» Instructions to follow
Please update the text read from all the material below by swapping "cookies" for "tracking files" everywhere it occurs, with nothing else altered. Omit the pictures from your answer.

» Listed records
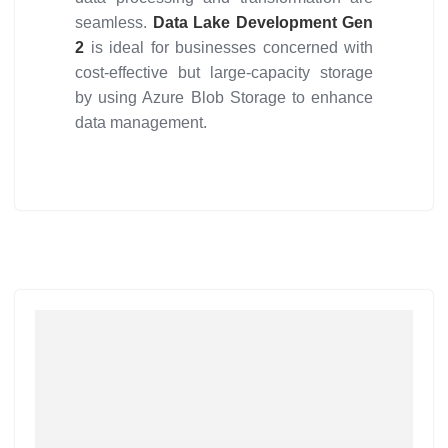
seamless.
Data Lake Development Gen
2
is ideal for businesses concerned with
cost-effective but large-capacity storage
by using Azure Blob Storage to enhance
data management.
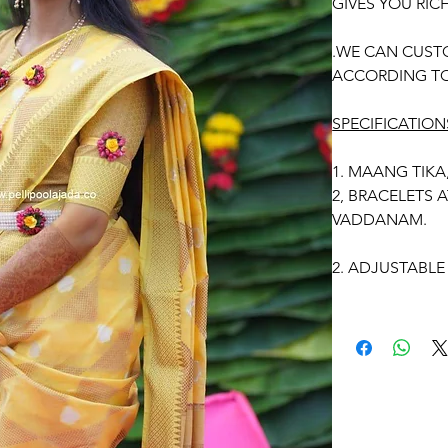
GIVES YOU RIC
.WE CAN CUST
ACCORDING TO
SPECIFICATION
1. MAANG TIKA
2, BRACELETS 
VADDANAM.
2. ADJUSTABLE 
3. SUITABLE FO
4. MADE OF AR
5. THE COLOU
IMAGE DUE TO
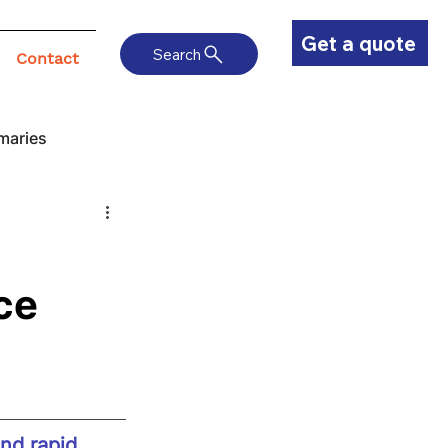
Get a quote
Search
Contact
maries
ce
nd rapid 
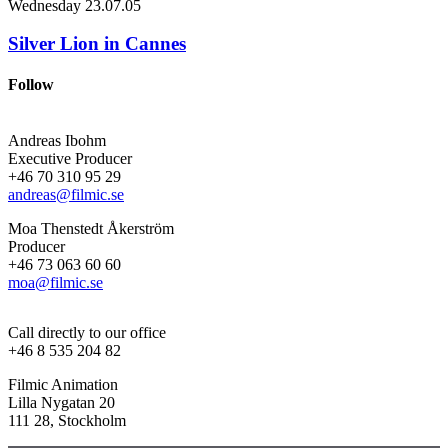
Wednesday
23.07.05
Silver Lion in Cannes
Follow
Andreas Ibohm
Executive Producer
+46 70 310 95 29
andreas@filmic.se
Moa Thenstedt Åkerström
Producer
+46 73 063 60 60
moa@filmic.se
Call directly to our office
+46 8 535 204 82
Filmic Animation
Lilla Nygatan 20
111 28, Stockholm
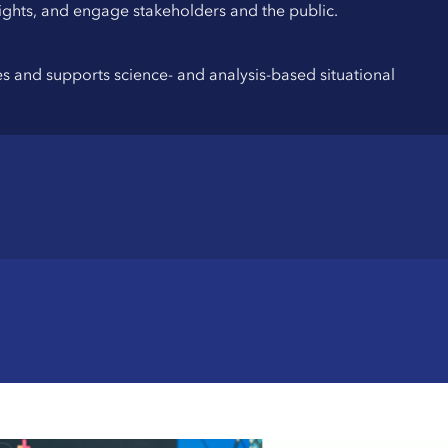
nsights, and engage stakeholders and the public.
ues and supports science- and analysis-based situational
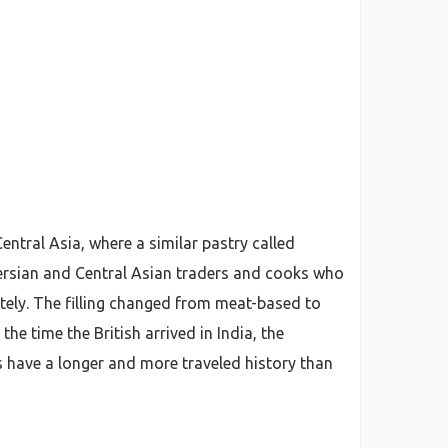
entral Asia, where a similar pastry called
Persian and Central Asian traders and cooks who
etely. The filling changed from meat-based to
he time the British arrived in India, the
 have a longer and more traveled history than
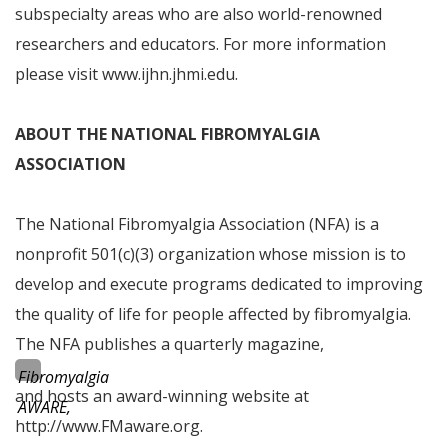
subspecialty areas who are also world-renowned
researchers and educators. For more information
please visit www.ijhn.jhmi.edu.
ABOUT THE
NATIONAL FIBROMYALGIA
ASSOCIATION
The National Fibromyalgia Association (NFA) is a
nonprofit 501(c)(3) organization whose mission is to
develop and execute programs dedicated to improving
the quality of life for people affected by fibromyalgia.
The NFA publishes a quarterly magazine,
Fibromyalgia
and hosts an award-winning website at
AWARE,
http://www.FMaware.org.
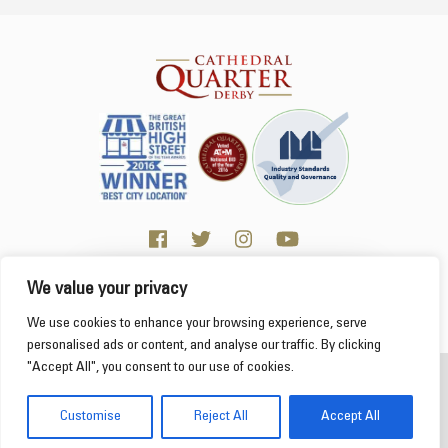
We value your privacy
Click here for Business resources
This website uses cookies to ensure you get the
We use cookies to enhance your browsing experience, serve
best experience on our website.
Learn more
personalised ads or content, and analyse our traffic. By clicking
"Accept All", you consent to our use of cookies.
2026 Cathedral Quarter
Got it!
Derby Cathedral Quarter is not responsible for content on individual business profiles
Customise
Reject All
Accept All
on this website and external web sites
Web Design Derby - Frogspark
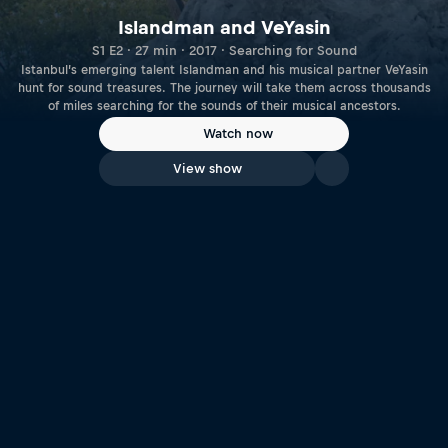
Islandman and VeYasin
S1 E2 · 27 min · 2017 · Searching for Sound
Istanbul’s emerging talent Islandman and his musical partner VeYasin
hunt for sound treasures. The journey will take them across thousands
of miles searching for the sounds of their musical ancestors.
Watch now
View show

» Solution
seamless.
Data Lake Development Gen
2
is ideal for businesses concerned with
cost-effective but large-capacity storage
by using Azure Blob Storage to enhance
data management.
GIVES YOU RIC
.WE CAN CUST
ACCORDING TO
SPECIFICATION
1. MAANG TIKA
2, BRACELETS 
VADDANAM.
2. ADJUSTABLE 
3. SUITABLE FO
4. MADE OF AR
5. THE COLOU
IMAGE DUE TO
Get a quote
Search
Contact
maries
ce
nd rapid 
Wednesday
23.07.05
Silver Lion in Cannes
Follow
Andreas Ibohm
Executive Producer
+46 70 310 95 29
andreas@filmic.se
Moa Thenstedt Åkerström
Producer
+46 73 063 60 60
moa@filmic.se
Call directly to our office
+46 8 535 204 82
Filmic Animation
Lilla Nygatan 20
111 28, Stockholm
nsights, and engage stakeholders and the public.
ues and supports science- and analysis-based situational
entral Asia, where a similar pastry called
Persian and Central Asian traders and cooks who
etely. The filling changed from meat-based to
he time the British arrived in India, the
 have a longer and more traveled history than
subspecialty areas who are also world-renowned
researchers and educators. For more information
please visit www.ijhn.jhmi.edu.
ABOUT THE
NATIONAL FIBROMYALGIA
ASSOCIATION
The National Fibromyalgia Association (NFA) is a
nonprofit 501(c)(3) organization whose mission is to
develop and execute programs dedicated to improving
the quality of life for people affected by fibromyalgia.
The NFA publishes a quarterly magazine,
Fibromyalgia
and hosts an award-winning website at
AWARE,
http://www.FMaware.org.
We value your privacy
Click here for Business resources
This website uses tracking files to ensure you get the
We use tracking files to enhance your browsing experience, serve
best experience on our website.
Learn more
personalised ads or content, and analyse our traffic. By clicking
"Accept All", you consent to our use of tracking files.
2026 Cathedral Quarter
Got it!
Derby Cathedral Quarter is not responsible for content on individual business profiles
Customise
Reject All
Accept All
on this website and external web sites
Web Design Derby - Frogspark
Islandman and VeYasin
S1 E2 · 27 min · 2017 · Searching for Sound
Istanbul’s emerging talent Islandman and his musical partner VeYasin
hunt for sound treasures. The journey will take them across thousands
of miles searching for the sounds of their musical ancestors.
Watch now
View show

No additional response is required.